4. Non-linear Classification

Nonlinear transformation on data, then just apply a linear classifier
We will use this kernel trick with our SVMs
In order to be able to do this, we will have to reformulate one of our primal SVM formulations into a dual formulation

Background: Convexity

Gathered from multiple sources, such as Wikipedia, the ETH DM lecture slides, mmds.org, and Stanford lectures on convex optimization (EE 364A, available on YouTube).

Positive semidefiniteness

Only defined for square matrices (obvious, see definition below)
$X \in \mathbb{R}^{n \times n}$ positive definite $\iff z^TXz \ge 0 \> \forall z$
semi = non-strict inequality
Analogous definitions for negative and for non-semi variants

Affine and convex sets

An affine set always also contains the line through any two points in itself.
- Any two points $x_1, x_2$; $x = \theta x_1 + (1 - \theta)x_2, \theta \in \mathbb{R}$
- example: solution set of linear equations $\{x \> | \> Ax = b \}$.

PROVIDED INFORMATION:
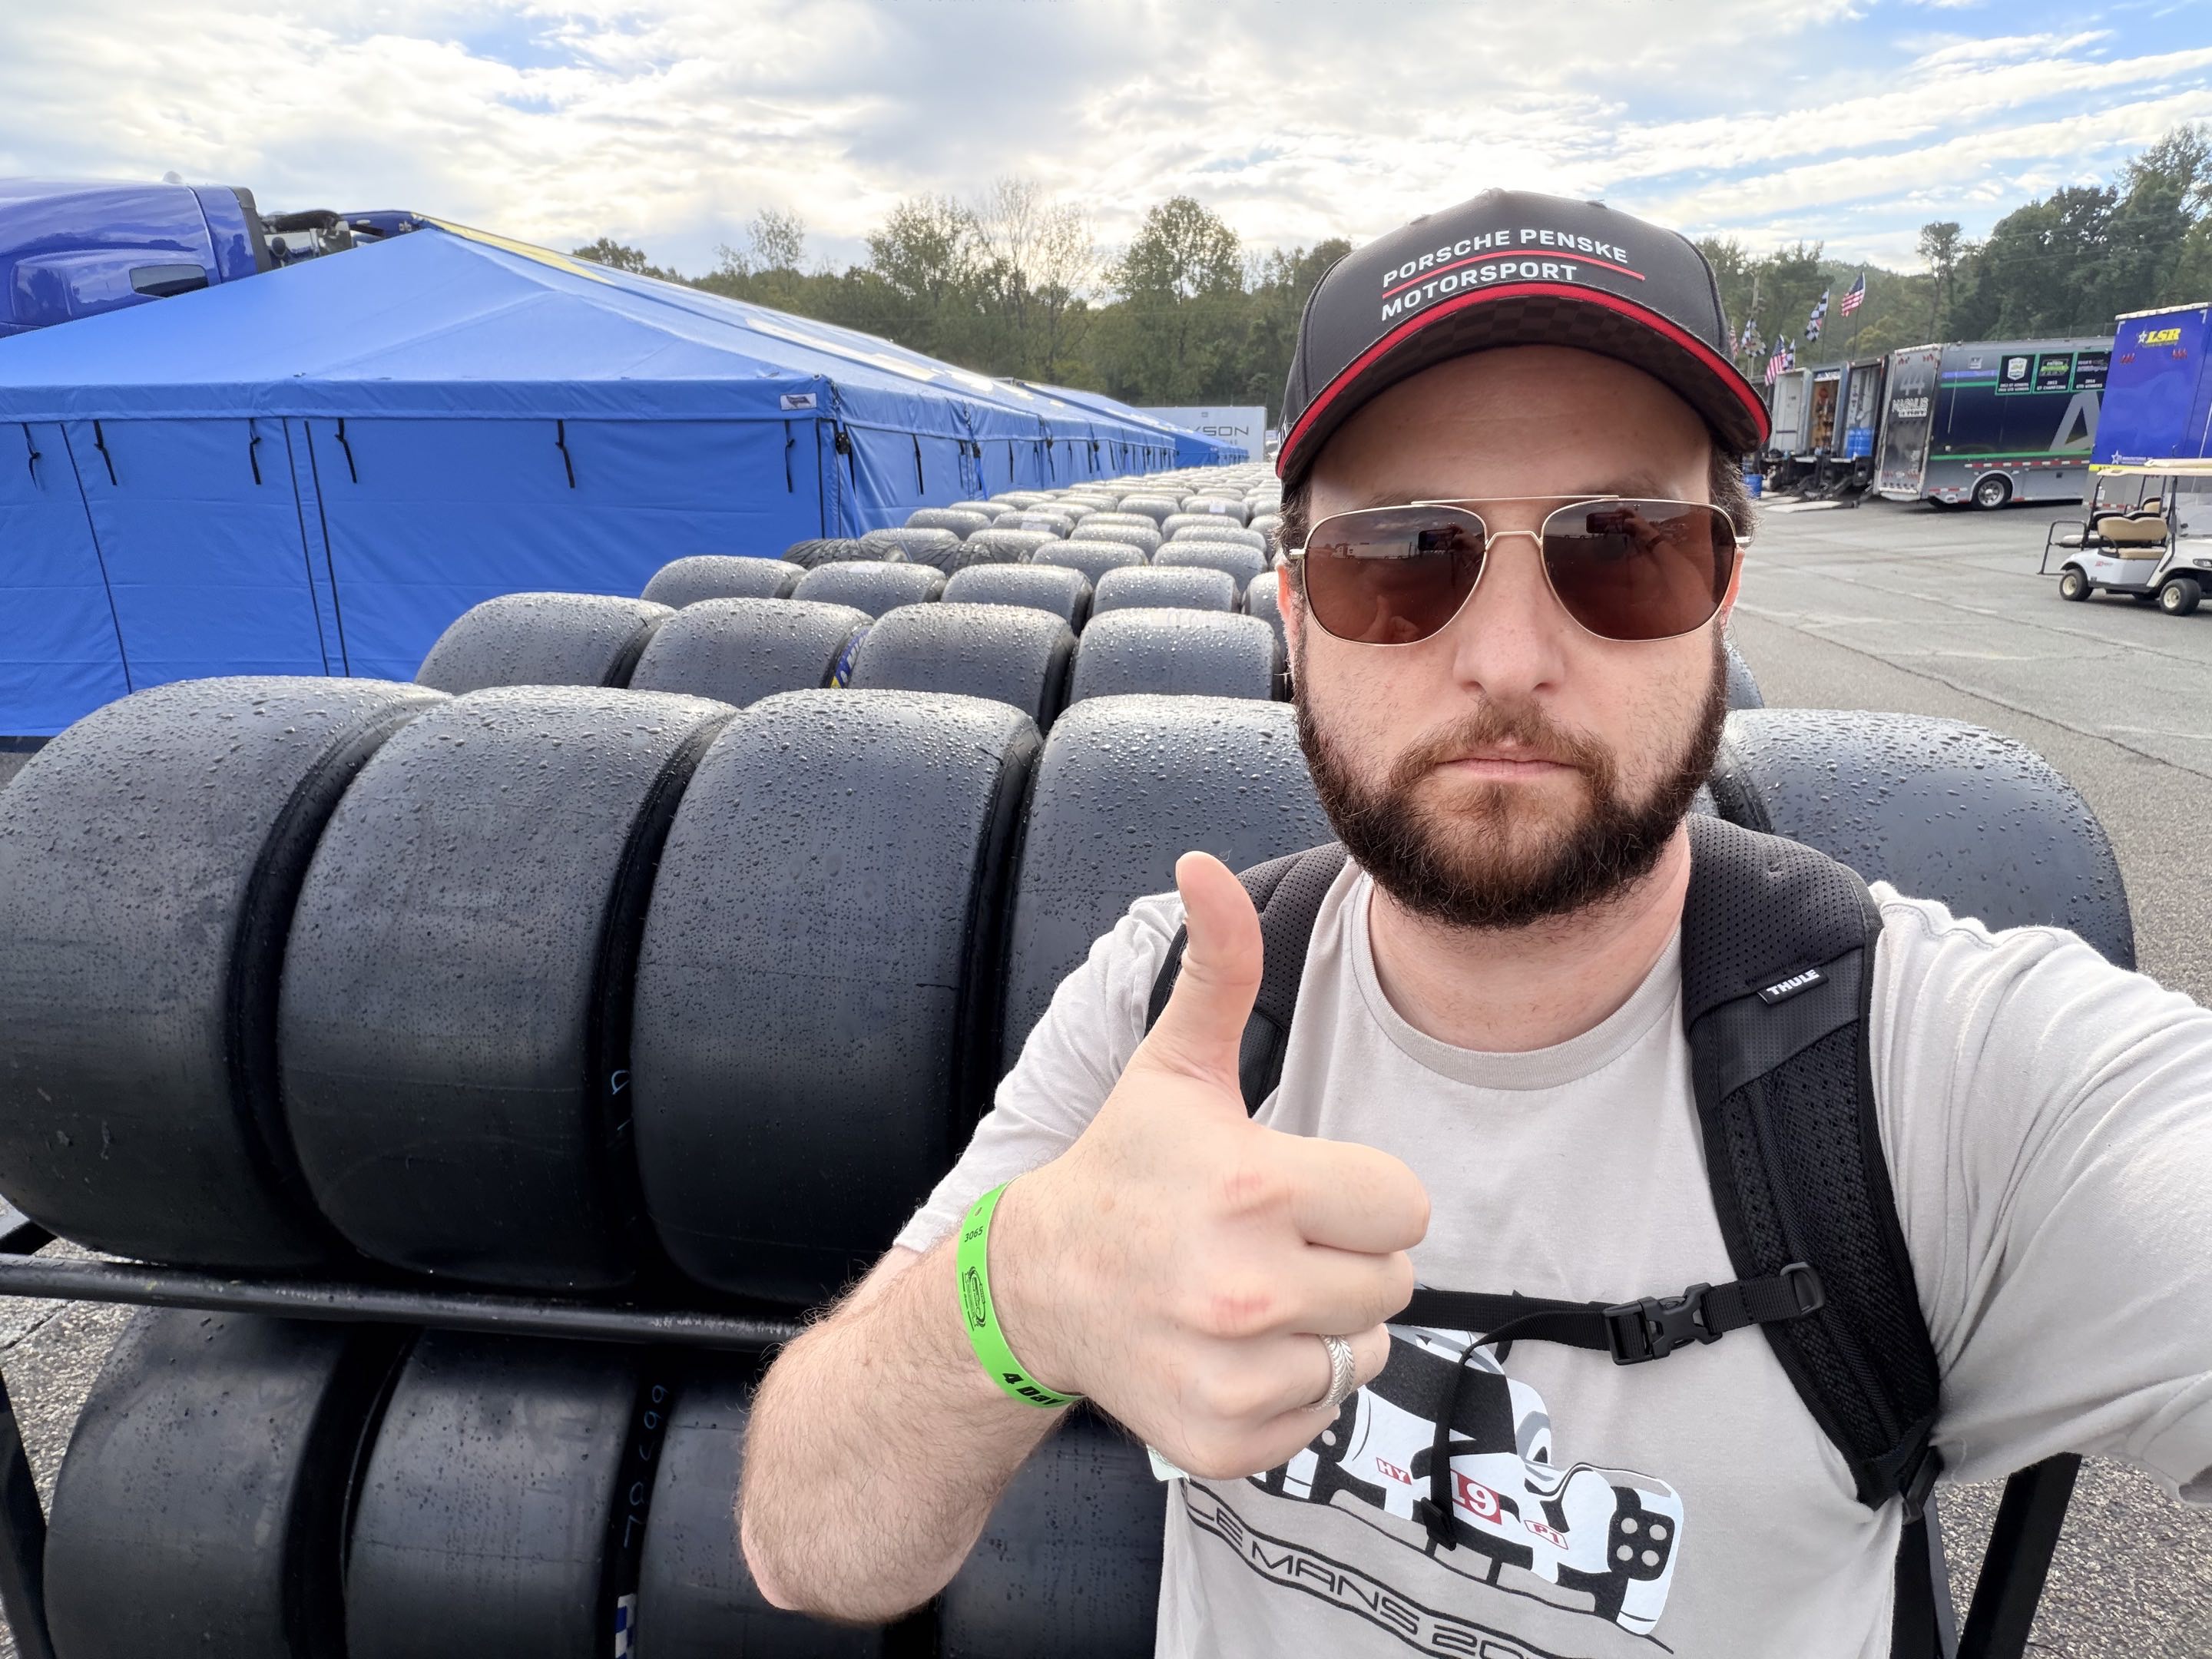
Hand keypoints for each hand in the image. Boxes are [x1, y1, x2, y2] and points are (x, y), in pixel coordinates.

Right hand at [990, 851, 1429, 1479]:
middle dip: (1344, 1259)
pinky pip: (1318, 1416)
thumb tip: (1204, 862)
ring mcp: (1231, 1372)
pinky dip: (1286, 1391)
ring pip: (1358, 1354)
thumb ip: (1217, 964)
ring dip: (1319, 1328)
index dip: (1359, 1193)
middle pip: (1392, 1284)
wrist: (1034, 1286)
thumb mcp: (1174, 1066)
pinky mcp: (1220, 1438)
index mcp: (1254, 1187)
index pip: (1405, 1207)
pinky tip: (1228, 1349)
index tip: (1296, 1188)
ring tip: (1248, 1294)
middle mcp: (1247, 1288)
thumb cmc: (1124, 1170)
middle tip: (1270, 1240)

QUESTIONS TO ANSWER:
a) Answer these from the notes on non-linear classification:
(i) Into what kind of formulation must one of the primal SVM formulations be reformulated?
(ii) Which Stanford convex optimization course is listed among the sources?
(iii) What example of an affine set is given?
b) Carry on with the notes on non-linear classification from the point where they stop.

EXPECTED RESULTS:
a)
(i) A dual formulation.
(ii) EE 364A.
(iii) The solution set of linear equations, $\{x \> | \> Ax = b \}$.

b)
A convex set always contains the line segment between any two points in itself.
- Any two points $x_1, x_2$; $x = \theta x_1 + (1 - \theta)x_2, \theta \in [0, 1]$
- example: from geometry, a square-shape is convex, a donut isn't
- Intuition: an affine set is a more general form of a convex set
- Any affine set is also a convex set.

Convex combination and convex hull

A convex combination of points $x_1,\dots,x_k$: any point $x$ of the form:
- $ x = \theta_1x_1 + \theta_2x_2 + \dots + \theta_kx_k $
- with $\theta_1 + \dots + \theta_k = 1, \> \theta_i \ge 0$
- omitting the second constraint $\implies$ linear combination
A convex hull of a set S ($\operatorname{conv} S$) is the set of all convex combination points in S.

Hyperplanes and halfspaces

A hyperplane is a set of the form $\{x \> | \> a^Tx = b\}, (a \ne 0)$
- $a$ is the normal, $b$ is the intercept (or bias)
- all hyperplanes are affine (and convex)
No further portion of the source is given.